- [Task description]:
Set down each entry from the block beneath, exactly as written.

Records shown below:

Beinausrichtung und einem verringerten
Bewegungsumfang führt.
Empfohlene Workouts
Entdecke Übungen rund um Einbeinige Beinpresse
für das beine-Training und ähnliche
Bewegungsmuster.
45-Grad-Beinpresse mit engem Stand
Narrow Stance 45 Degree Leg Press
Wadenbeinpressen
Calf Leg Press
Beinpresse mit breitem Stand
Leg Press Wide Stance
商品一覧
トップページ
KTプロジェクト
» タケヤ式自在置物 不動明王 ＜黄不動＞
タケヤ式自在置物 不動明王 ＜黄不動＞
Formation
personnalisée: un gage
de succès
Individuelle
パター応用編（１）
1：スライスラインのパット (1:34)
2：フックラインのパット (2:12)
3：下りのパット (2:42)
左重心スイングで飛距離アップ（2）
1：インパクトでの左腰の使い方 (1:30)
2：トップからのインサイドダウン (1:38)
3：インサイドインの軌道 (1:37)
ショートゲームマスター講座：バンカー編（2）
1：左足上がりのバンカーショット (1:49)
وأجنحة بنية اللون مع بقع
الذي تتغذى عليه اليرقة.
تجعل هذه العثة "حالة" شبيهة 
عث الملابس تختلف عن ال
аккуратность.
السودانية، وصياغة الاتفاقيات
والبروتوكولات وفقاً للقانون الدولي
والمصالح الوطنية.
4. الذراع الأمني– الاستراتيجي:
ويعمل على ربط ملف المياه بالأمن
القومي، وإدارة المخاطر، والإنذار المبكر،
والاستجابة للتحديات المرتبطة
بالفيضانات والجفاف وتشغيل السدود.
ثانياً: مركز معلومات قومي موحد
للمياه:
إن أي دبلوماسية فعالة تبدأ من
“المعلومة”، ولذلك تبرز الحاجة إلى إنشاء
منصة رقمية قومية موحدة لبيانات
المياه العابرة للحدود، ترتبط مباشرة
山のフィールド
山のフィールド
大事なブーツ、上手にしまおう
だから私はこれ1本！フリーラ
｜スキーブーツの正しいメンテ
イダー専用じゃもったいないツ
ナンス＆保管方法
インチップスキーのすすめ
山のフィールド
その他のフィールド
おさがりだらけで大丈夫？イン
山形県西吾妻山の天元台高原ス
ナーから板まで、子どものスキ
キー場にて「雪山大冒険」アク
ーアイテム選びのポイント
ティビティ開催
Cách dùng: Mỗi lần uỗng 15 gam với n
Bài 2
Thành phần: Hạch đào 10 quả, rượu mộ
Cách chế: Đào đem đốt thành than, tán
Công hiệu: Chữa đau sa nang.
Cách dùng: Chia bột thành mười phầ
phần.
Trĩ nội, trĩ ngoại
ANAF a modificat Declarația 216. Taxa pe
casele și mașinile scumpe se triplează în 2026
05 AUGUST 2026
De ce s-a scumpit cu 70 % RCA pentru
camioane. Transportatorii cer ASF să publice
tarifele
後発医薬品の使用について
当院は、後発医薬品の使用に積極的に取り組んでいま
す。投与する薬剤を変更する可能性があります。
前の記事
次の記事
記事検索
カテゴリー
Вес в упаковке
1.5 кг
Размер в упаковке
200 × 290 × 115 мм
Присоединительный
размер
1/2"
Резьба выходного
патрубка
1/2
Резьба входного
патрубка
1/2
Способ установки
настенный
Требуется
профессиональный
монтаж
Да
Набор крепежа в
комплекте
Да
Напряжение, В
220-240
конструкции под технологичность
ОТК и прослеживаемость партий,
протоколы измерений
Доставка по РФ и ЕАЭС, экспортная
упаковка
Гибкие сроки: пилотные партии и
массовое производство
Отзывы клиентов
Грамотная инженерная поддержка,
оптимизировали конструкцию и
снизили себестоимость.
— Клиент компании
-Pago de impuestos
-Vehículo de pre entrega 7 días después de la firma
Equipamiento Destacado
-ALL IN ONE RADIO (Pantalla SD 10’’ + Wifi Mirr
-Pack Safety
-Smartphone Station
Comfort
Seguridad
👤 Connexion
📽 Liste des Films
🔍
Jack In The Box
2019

End of Records shown.

- [Response box]:
Beinausrichtung und einem verringerten
Bewegungsumfang führt.
Empfohlene Workouts
Entdecke Übungen rund um Einbeinige Beinpresse
für das beine-Training und ähnliche
Bewegungsmuster.
45-Grad-Beinpresse mit engem Stand
Narrow Stance 45 Degree Leg Press
Wadenbeinpressen
Calf Leg Press
Beinpresse mit breitem Stand
Leg Press Wide Stance
商品一覧
トップページ
KTプロジェクト
» タケヤ式自在置物 不動明王 ＜黄不動＞
タケヤ式自在置物 不動明王 ＜黄不動＞
Formation
personnalisée: un gage
de succès
Individuelle
パター応用編（１）
1：スライスラインのパット (1:34)
2：フックラインのパット (2:12)
3：下りのパット (2:42)
左重心スイングで飛距離アップ（2）
1：インパクトでの左腰の使い方 (1:30)
2：トップからのインサイドダウン (1:38)
3：インサイドインの軌道 (1:37)
ショートゲームマスター講座：バンカー編（2）
1：左足上がりのバンカーショット (1:49)
وأجنحة بنية اللون مع بقع
الذي تتغذى عليه اليرقة.
تجعل هذه العثة "حالة" شبيهة 
عث الملابس تختلف عن ال
аккуратность.
السودانية، وصياغة الاتفاقيات
والبروتوكولات وفقاً للقانون الدولي
والمصالح الوطنية.
4. الذراع الأمني– الاستراتيجي:
ويعمل على ربط ملف المياه بالأمن
القومي، وإدارة المخاطر، والإنذار المبكر،
والاستجابة للتحديات المرتبطة
بالفيضانات والجفاف وتشغيل السدود.
ثانياً: مركز معلومات قومي موحد
للمياه:
إن أي دبلوماسية فعالة تبدأ من
“المعلومة”، ولذلك تبرز الحاجة إلى إنشاء
منصة رقمية قومية موحدة لبيانات
المياه العابرة للحدود، ترتبط مباشرة
山のフィールド
山のフィールド
大事なブーツ、上手にしまおう
だから私はこれ1本！フリーラ
｜スキーブーツの正しいメンテ
イダー専用じゃもったいないツ
ナンス＆保管方法
インチップスキーのすすめ
山のフィールド
その他のフィールド
おさがりだらけで大丈夫？イン
山形県西吾妻山の天元台高原ス
ナーから板まで、子どものスキ
キー場にて「雪山大冒険」アク
ーアイテム選びのポイント
ティビティ開催
Cách dùng: Mỗi lần uỗng 15 gam với n
Bài 2
Thành phần: Hạch đào 10 quả, rượu mộ
Cách chế: Đào đem đốt thành than, tán
Công hiệu: Chữa đau sa nang.
Cách dùng: Chia bột thành mười phầ
phần.
Trĩ nội, trĩ ngoại
ANAF a modificat Declarația 216. Taxa pe
casele și mașinile scumpe se triplează în 2026
05 AUGUST 2026
De ce s-a scumpit cu 70 % RCA pentru
camioane. Transportatorii cer ASF să publice
tarifele
後発医薬品の使用について
当院は、後発医薬品の使用に積極的に取り組んでいま
す。投与する薬剤を変更する可能性があります。
前の記事
次の記事
記事検索
カテゴリー
Вес в упаковке
1.5 кг
Размер в упаковке
200 × 290 × 115 мм
Присоединительный
размер
1/2"
Резьба выходного
патрубка
1/2
Резьба входного
патрубка
1/2
Способ установки
настенный
Требуется
профессиональный
монтаж
Да
Набор крепежа в
комплекте
Да
Напряжение, В
220-240
конструкции под технологичность
ОТК и прослеживаемость партий,
протоколы измерений
Доставка по РФ и ЕАЭС, экспортная
упаковка
Гибкие сроки: пилотные партии и
массовое производство
Отзывы клиентов
Грамотная инженерная поддержка,
оптимизировали конструкцию и
снизили себестоимость.
— Клиент компании
-Pago de impuestos
-Vehículo de pre entrega 7 días después de la firma
Equipamiento Destacado
-ALL IN ONE RADIO (Pantalla SD 10’’ + Wifi Mirr
-Pack Safety
-Smartphone Station
Comfort
Seguridad
👤 Connexion
📽 Liste des Films
🔍
Jack In The Box
2019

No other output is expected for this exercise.